Но этому, безусловно, немало способствовало одно важное обстоятельство. Брянцев всегда знал, что рядом с ним или позади него — гвардии майор Озеров, что его неусыпное око строго следит за действиями всего полка.

Теперь Озерова не было. Перед Брянцевым только его карта, на которой сделаны торопливые, непонятные пометки. Что они означают? Какие меры хотел принять Озеров для улучшения обороноспособности полка? Разгадать мысли, которые тревожили Озерова, трудно, да и времени для размышлений нет: надо немедленно принимать командование полком и совершенно самостоятельно [519] вести бой. Вот теперь-то было от чего потерять спокойствие, но Брянцев неожиданно почувствовал, что вся его душа леденеет от непривычно ровной и трезвой работы мысли.

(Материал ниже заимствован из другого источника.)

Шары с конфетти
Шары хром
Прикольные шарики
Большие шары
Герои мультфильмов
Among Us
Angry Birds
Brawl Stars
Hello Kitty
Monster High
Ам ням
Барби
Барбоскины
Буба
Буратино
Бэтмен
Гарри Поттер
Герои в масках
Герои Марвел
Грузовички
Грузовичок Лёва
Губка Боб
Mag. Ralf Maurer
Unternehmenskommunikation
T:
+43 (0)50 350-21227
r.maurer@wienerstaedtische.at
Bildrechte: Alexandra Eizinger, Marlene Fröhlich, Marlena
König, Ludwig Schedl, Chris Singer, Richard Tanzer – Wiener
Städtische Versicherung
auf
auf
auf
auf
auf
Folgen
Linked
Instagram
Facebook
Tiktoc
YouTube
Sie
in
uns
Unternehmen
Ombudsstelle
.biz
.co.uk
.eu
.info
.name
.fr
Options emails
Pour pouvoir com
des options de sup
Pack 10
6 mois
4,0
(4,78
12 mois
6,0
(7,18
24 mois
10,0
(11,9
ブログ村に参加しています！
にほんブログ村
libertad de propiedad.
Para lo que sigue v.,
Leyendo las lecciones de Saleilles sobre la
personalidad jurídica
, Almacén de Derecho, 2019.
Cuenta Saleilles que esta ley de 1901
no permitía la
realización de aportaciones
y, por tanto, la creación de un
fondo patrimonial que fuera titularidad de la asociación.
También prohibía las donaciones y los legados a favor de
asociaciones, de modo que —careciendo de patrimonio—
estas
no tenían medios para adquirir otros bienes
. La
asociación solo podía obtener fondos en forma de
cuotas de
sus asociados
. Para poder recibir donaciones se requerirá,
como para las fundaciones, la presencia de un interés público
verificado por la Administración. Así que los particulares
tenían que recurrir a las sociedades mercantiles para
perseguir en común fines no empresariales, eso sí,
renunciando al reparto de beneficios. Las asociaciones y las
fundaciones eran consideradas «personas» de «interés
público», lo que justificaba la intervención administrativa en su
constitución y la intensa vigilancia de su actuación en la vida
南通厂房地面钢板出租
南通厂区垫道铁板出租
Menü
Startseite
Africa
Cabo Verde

— Где сейчас Смольянинов? — спросил он Шаракшанэ.

— Скоро приедет сюда.

— Я пошел к рации!

Так он принял командование полком.

Бой гремел на всем рубеже. Атака немецких танков на Садки была уже отбита: две вражеские машины догорали в низине, остальные повернули обратно и скрылись в Ленино. Но в низине, по обе стороны шоссе, крепко прижатая нашим огнем, не успевшая спастись бегством, залегла немецкая пехота. Батальон Шаракшанэ уничтожал ее беспощадно. Со всех точек взгорья, с чердаков крестьянских изб беспрерывно раздавались пулеметные очереди. Отовсюду били стрелки и снайперы — по каждой сделавшей движение вражеской голове. Минометные батареи, одна за другой, открывали позади деревни беглый огонь. По всей низине из огня и дыма неслись дикие вопли. Тяжелая артиллерия тем временем посылала свои воющие снаряды гораздо дальше, вплоть до поселка Снегири. Туда же по обе стороны шоссе на бреющем полете проносились, звено за звеном, наши могучие штурмовики, уже прозванные гитлеровцами «черной смертью».

...Капитан Смольянинов нашел Брянцева и Шаракшанэ на совместном наблюдательном пункте — в старой, с чудовищно толстыми стенами, давно заброшенной церкви. В предвоенные годы церковь использовалась под колхозный склад: у входных дверей, открывающихся на запад, лежал большой ворох каменного угля, а в центре — железный лом, дрова, разные ящики и бочки. Брянцев и Шаракшанэ, встав на ящики, переговариваясь, наблюдали за полем боя в разбитое окно, загороженное ржавой решеткой. Во всех углах отдыхали и грызли сухари связные, а телефонисты настойчиво твердили названия цветов, словно почему-то боялись забыть их навсегда:

— «Роза»! «Роза»! Я — «Тюльпан».

— «Астра»! «Астра»! «Астра»!

К приезду Смольянинова комиссар Брянцев успел [520] ознакомиться с боевой обстановкой во всех батальонах и сумел разгадать многие пометки Озерова на карте, его мысли перед боем. Утащив начальника штаба полка в алтарь, где находились только радисты, Брянцев развернул на подоконнике карту и, пересиливая звуки близкой орудийной стрельбы, закричал счастливым голосом:

— Врут, гады, не обманут! Они сначала пошли на Шаракшанэ, а им как дали здесь... Два танка долой! А от пехоты — клочья! Но они только делают вид, что хотят опрокинуть нас на шоссе! Да, это точно! А на самом деле хотят пробиться вот где, на правом фланге! Вот здесь они уже бросают танки на Журавского, и значительно больше, чем бросали на Садки! Видишь, как обмануть задумали? А майор сразу догадался, что они не полезут на Садки, а постараются обойти нас справа! Вот он на правом фланге и делал разные пометки... Видишь?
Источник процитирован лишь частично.